**Problem requirements:** Carry on the forum thread below about the click-to-chat signature link, picking up right after its last line.
-- Provided text follows --
# New Sig Line-Click to Chat



## JBroida (Aug 16, 2011)

I just found out that i could do this through google talk, so i've created a link at the bottom of my sig line that says "click to chat with [email protected]". Clicking that button will open up a new window where you will be able to chat directly with me- to ask questions, get advice, or just talk to another person who is as dorky and obsessed with knives and stones as you are  . I will normally respond only during business hours (depending on how busy i am at the time), but there are times when i am online and available outside of those normal hours. Anyways, just thought some of you guys might like the new feature.

-Jon


----------



## jm2hill (Aug 16, 2011)

Hey Jon,

I think the link may be a bit busted. Messes up when I click on it.

Heres correct link: 

http://guesttalkgadget.google.com/a...hIMADDpzKcDpVJPBO6LGAE&fg=true&closable=false


----------



## JBroida (Aug 16, 2011)

I'll check into it later tonight


----------



## JBroida (Aug 17, 2011)

hmmm... i cant quite figure this one out yet... i'll play around with it a bit more when i get to work tomorrow. Hopefully by tomorrow afternoon it will work. Sorry for the inconvienience.


----------



## JBroida (Aug 17, 2011)

just figured it out and fixed it


----------



## JBroida (Aug 17, 2011)
-- Provided text concluded --
-- Data to examine follows --
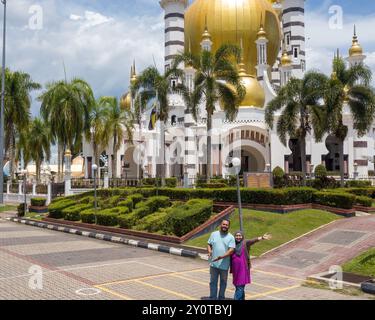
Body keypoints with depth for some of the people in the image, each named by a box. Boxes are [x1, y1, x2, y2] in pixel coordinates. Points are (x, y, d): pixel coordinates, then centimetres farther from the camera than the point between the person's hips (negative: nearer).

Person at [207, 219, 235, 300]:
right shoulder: (214, 234, 4)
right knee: (213, 282, 8)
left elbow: (231, 250, -13)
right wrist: (209, 251, -11)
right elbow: (209, 244, 11)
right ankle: (212, 298, 19)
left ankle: (221, 298, 30)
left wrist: (222, 256, -26)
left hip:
-- Data to examine concluded --
**Written answer:**
i'm glad people are using the chat button, but its 10:30pm here and i just ate too much at dinner 

i'll catch up wtih you all tomorrow


----------



## apicius9 (Aug 17, 2011)

no work on Ipad.


----------



## JBroida (Aug 17, 2011)

arggg... i guess i still have towkr out the kinks


----------



## JBroida (Aug 17, 2011)

ok... i've tested as of this morning... so far it works, but only in browsers on PC or MAC... not on ipad/iphone/android/etc.


----------



## JohnnyChance (Aug 17, 2011)

JBroida said:


> ok... i've tested as of this morning... so far it works, but only in browsers on PC or MAC... not on ipad/iphone/android/etc.


 
Well I guess those people will just have to quit lying to themselves and get real computers.


----------



## JBroida (Aug 17, 2011)

haha... i just bought a tablet, so i must be one of "those guys"


----------



## JBroida (Aug 17, 2011)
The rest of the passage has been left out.